By Jim Duncan CVFDude@aol.com
Valley
Junction Farmers Market
A
longtime supporter of many area
farmers markets, I resented the
inclusion of non-farmers and phony
farmers for years. Some “farmer”
vendors are now selling produce
that is covered with wax and stickers.
Prepared food vendors at local
markets rarely use farm fresh
foods, as they are required to
do in the real farmers markets
around the country. Too often
in Central Iowa, our real farmers
are being exploited to promote
the neighborhoods that host them
— the purpose being to attract
the biggest crowd possible, meaning
people who don’t give a hoot about
sustainable agriculture, heirloom
tomatoes or free ranged pigs.
Real farmers can get lost in this
crowd. But how lost?

# # # # #

**Directions**
A. Answer these about the farmers market column, one line each:
(i) What are some "farmer" vendors now selling?
(ii) According to the column, what is the purpose of the neighborhoods that host the markets?
(iii) What does the column say prepared food vendors must use in the real farmers markets around the country?
B. Pick up the column on Central Iowa farmers markets after its final sentence and keep writing it.

# # # # #

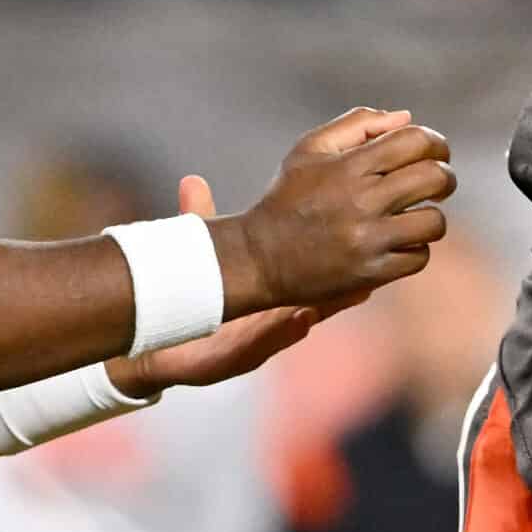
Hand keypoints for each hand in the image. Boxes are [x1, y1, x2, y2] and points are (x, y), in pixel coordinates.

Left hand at [110, 176, 366, 396]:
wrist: (157, 345)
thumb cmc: (182, 300)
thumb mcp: (194, 258)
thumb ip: (197, 217)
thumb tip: (191, 178)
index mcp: (267, 284)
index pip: (305, 261)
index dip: (331, 242)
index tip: (355, 216)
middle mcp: (271, 308)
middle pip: (318, 288)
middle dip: (347, 273)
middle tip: (375, 251)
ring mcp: (261, 331)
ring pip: (305, 316)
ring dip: (327, 304)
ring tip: (357, 288)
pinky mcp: (243, 353)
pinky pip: (274, 343)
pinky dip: (287, 333)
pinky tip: (303, 320)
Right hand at [212, 107, 453, 311]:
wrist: (259, 257)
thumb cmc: (287, 198)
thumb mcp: (310, 149)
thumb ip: (358, 125)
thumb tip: (406, 118)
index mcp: (348, 166)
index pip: (414, 141)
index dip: (434, 142)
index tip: (434, 151)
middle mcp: (361, 201)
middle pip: (433, 178)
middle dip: (444, 177)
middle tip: (436, 182)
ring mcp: (368, 240)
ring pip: (433, 222)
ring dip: (431, 217)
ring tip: (416, 216)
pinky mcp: (371, 273)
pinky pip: (419, 258)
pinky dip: (415, 249)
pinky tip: (398, 242)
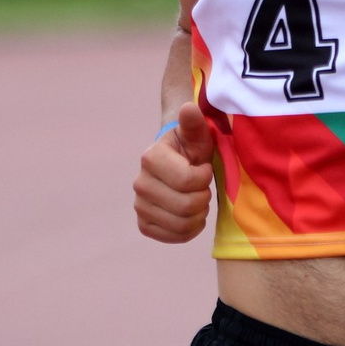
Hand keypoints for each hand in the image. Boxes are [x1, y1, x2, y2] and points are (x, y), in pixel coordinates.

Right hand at [135, 101, 215, 242]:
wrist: (178, 165)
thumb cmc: (191, 148)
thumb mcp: (197, 134)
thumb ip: (194, 123)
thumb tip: (189, 108)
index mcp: (151, 158)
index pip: (189, 181)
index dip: (204, 177)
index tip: (203, 168)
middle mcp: (139, 183)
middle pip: (186, 206)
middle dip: (204, 197)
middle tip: (203, 187)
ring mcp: (140, 205)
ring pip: (181, 224)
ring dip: (198, 214)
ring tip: (198, 200)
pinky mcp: (144, 223)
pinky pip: (171, 237)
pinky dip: (189, 231)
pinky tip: (191, 216)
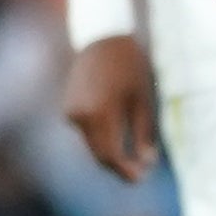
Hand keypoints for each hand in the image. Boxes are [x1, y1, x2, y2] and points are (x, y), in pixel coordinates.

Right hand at [63, 32, 160, 180]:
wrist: (101, 38)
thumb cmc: (129, 65)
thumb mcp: (143, 100)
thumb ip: (144, 133)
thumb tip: (146, 162)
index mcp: (100, 114)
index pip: (112, 157)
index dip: (127, 172)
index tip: (142, 178)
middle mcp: (80, 117)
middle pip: (100, 155)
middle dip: (119, 167)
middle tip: (140, 172)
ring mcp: (71, 114)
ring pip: (92, 146)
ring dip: (110, 154)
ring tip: (132, 156)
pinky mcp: (68, 110)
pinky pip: (86, 134)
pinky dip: (101, 140)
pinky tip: (116, 136)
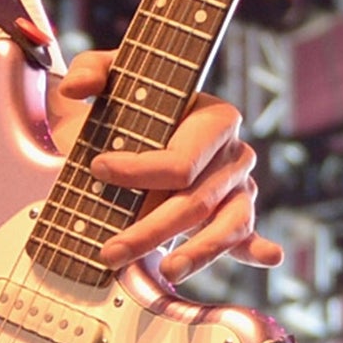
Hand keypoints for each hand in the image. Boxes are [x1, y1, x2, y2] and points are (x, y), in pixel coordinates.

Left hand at [54, 48, 282, 281]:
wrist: (135, 131)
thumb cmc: (128, 104)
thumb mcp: (108, 79)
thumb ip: (90, 70)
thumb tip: (76, 88)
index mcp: (215, 118)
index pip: (180, 159)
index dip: (138, 171)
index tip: (98, 171)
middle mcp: (234, 154)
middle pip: (197, 201)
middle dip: (152, 229)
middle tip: (111, 251)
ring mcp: (239, 188)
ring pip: (227, 225)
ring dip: (198, 253)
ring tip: (167, 271)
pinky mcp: (236, 215)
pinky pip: (248, 235)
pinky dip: (257, 249)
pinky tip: (267, 257)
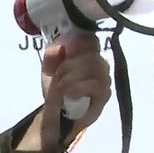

# # # # #

**Response list**
A.
(i) Produce covered with wax and stickers.
(ii) To attract the biggest crowd possible.
(iii) Farm fresh foods.

B.
I visited three consecutive
Valley Junction Farmers Markets
at dinnertime and stood at the
edges counting people who were
walking away in the direction
of parked cars. Each week I counted
to 200 people while also counting
the number who were carrying groceries.
I even included people who were
carrying nothing more than dry
pasta that had been made by a
wholesale company in Colorado.
During those three weeks the secondary
head counts averaged 20 people.
So it seems that fewer than one
out of 10 VJFM visitors actually
buys something from farmers. For
most people, VJFM is a food court
on wheels. Based on three weeks
of grazing, it’s still better
than any mall food court around
here.
Week one: I started with a bag
of cheese curds from the much-praised
Creamery from Van Buren County.
These are made only from hand-milked
cows on Amish farms and represent
a way of life that would not exist
were it not for the Creamery.
(Modern dairies no longer pick
up milk pails and the Amish won’t
convert to new milking technologies.)
For my entrée, I went with
a brisket sandwich from Smokehouse
of Dallas Center. It was specially
cut as requested, and generous
for $5. I sampled but rejected
three very sweet sauces. Then
I paired my brisket with a side
of vegetarian lo mein from Roll
‘n’ Wok.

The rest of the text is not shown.